▶ **EXCERPT**:
###

It’s the 30th annual Festival International de Jazz de Montréal. MAGNET’s Mitch Myers translates the action.
Sobered by the bad news of Montreal jazz historian Len Dobbin’s sudden passing, I attended a press conference where the festival’s founder, Alain Simard, presented Ornette Coleman with its annual Miles Davis Award. Being the 50th anniversary of Coleman’s album The Shape Of Jazz To Come as well as his group’s famous breakthrough gigs at the Five Spot in New York City, the award was certainly appropriate. At 79, Coleman still gets around pretty well, but he was quite tired from lack of sleep and almost cancelled the press conference.

###

▶ **MATERIAL SUPPLIED**:

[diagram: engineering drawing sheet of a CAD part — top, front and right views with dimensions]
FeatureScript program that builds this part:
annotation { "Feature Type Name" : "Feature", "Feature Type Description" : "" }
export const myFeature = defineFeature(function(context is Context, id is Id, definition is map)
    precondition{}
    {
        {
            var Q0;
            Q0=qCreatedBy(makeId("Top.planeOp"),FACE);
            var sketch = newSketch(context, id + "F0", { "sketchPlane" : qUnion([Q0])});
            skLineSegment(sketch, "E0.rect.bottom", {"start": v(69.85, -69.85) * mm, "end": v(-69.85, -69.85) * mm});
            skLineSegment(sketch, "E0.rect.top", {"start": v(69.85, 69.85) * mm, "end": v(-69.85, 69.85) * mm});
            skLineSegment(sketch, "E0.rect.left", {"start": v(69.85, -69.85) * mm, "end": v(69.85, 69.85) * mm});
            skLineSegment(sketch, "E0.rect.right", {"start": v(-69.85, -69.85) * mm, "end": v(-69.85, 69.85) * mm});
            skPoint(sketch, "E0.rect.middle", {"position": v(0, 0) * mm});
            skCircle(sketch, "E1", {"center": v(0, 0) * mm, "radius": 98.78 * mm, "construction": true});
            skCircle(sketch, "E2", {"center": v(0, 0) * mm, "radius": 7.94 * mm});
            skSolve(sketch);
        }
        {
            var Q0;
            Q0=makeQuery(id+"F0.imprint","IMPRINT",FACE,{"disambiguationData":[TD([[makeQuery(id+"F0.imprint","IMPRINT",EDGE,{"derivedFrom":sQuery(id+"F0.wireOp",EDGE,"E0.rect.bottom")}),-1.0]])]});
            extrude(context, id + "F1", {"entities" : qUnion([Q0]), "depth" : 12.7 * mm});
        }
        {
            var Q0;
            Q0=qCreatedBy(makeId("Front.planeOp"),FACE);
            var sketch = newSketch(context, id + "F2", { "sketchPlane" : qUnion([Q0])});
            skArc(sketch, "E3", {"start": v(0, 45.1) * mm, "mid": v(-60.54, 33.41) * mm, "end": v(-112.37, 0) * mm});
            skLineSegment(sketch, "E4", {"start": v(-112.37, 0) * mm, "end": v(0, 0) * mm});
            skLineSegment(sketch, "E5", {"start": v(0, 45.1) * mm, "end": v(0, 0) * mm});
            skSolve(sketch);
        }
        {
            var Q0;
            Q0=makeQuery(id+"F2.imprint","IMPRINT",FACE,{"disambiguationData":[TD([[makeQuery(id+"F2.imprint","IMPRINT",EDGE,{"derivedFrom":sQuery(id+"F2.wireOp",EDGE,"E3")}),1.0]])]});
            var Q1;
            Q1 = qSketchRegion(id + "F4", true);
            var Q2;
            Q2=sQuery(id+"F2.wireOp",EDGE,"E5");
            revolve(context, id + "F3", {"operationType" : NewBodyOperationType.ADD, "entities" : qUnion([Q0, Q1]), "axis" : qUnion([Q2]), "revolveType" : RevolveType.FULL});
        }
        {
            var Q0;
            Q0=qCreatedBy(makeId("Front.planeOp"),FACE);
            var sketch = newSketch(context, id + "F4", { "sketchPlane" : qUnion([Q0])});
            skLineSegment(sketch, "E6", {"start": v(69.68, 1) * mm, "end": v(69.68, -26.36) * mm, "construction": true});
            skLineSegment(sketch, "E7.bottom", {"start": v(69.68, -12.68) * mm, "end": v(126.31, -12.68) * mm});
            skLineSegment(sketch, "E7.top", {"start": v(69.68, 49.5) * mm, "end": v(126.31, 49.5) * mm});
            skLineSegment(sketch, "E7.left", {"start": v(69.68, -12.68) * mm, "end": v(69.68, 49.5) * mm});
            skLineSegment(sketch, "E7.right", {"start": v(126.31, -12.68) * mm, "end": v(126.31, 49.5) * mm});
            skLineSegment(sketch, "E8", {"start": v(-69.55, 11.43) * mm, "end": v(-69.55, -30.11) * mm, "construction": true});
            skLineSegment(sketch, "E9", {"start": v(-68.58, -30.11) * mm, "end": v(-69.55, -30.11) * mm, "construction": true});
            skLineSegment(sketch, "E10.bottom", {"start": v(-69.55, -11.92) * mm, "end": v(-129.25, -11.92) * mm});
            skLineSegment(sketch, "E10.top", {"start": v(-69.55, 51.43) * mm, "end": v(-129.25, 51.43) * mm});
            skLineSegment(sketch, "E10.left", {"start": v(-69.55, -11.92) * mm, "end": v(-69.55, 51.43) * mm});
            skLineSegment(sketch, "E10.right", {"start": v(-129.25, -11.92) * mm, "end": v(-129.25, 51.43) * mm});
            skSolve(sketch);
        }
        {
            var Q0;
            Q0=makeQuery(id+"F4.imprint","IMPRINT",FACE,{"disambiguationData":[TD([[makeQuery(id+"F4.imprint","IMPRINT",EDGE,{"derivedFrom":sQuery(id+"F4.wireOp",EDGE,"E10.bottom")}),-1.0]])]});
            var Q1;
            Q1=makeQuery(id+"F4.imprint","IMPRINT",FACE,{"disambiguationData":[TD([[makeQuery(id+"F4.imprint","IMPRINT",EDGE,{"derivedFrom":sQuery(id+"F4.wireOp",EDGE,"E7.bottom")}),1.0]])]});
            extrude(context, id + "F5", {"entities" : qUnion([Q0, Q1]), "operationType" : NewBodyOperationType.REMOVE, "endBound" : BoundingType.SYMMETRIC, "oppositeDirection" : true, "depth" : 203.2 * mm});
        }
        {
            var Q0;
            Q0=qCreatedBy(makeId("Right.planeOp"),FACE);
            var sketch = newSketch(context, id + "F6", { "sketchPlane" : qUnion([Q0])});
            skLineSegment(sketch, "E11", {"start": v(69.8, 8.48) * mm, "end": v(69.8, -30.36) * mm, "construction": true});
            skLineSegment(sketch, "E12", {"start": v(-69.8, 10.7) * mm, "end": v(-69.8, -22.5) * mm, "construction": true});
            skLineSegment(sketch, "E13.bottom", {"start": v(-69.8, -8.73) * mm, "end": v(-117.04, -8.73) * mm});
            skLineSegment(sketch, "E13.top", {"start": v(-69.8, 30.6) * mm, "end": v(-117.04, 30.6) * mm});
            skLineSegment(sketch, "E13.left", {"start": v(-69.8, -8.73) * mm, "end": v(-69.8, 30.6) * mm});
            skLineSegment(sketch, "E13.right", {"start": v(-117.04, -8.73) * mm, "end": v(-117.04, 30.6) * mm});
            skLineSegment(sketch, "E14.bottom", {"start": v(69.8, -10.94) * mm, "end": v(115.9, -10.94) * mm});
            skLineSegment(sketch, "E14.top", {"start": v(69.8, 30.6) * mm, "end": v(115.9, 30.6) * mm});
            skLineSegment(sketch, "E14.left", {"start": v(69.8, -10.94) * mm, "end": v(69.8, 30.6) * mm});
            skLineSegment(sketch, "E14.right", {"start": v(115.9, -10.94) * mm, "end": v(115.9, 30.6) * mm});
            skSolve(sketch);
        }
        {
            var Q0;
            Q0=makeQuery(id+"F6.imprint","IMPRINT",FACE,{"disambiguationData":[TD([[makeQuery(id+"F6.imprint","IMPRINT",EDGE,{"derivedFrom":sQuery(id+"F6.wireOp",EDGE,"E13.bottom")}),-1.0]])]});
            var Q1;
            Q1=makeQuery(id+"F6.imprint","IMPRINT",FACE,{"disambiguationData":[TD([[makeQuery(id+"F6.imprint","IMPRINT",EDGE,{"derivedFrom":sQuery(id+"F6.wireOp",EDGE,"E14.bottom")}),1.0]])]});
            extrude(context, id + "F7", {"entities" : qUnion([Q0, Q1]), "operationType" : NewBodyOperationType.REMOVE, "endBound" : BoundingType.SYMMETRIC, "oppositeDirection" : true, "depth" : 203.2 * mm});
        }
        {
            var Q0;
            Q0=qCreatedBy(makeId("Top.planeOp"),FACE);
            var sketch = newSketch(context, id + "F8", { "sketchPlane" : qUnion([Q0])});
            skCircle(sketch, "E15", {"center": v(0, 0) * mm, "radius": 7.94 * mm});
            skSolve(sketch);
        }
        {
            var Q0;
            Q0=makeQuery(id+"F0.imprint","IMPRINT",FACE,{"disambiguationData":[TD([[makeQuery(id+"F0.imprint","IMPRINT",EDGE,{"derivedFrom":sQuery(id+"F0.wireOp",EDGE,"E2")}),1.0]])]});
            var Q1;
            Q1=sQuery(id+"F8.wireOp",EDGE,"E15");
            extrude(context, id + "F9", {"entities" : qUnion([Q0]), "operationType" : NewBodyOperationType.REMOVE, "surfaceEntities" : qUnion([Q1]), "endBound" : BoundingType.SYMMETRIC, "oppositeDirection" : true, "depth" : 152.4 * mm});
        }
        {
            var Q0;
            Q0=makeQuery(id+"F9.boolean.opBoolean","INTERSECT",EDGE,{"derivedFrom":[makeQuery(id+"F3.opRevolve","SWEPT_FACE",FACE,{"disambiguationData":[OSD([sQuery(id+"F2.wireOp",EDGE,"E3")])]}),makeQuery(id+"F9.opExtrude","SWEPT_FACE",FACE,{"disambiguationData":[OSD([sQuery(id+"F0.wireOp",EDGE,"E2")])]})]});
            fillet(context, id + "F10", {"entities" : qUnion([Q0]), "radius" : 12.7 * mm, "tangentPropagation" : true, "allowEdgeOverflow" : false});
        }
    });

###

List every person named in the jazz festival excerpt, including any name that appears only in the title of an award. The material after the text comes from a separate source.

Mitch Myers
Len Dobbin
Alain Simard
Ornette Coleman
Miles Davis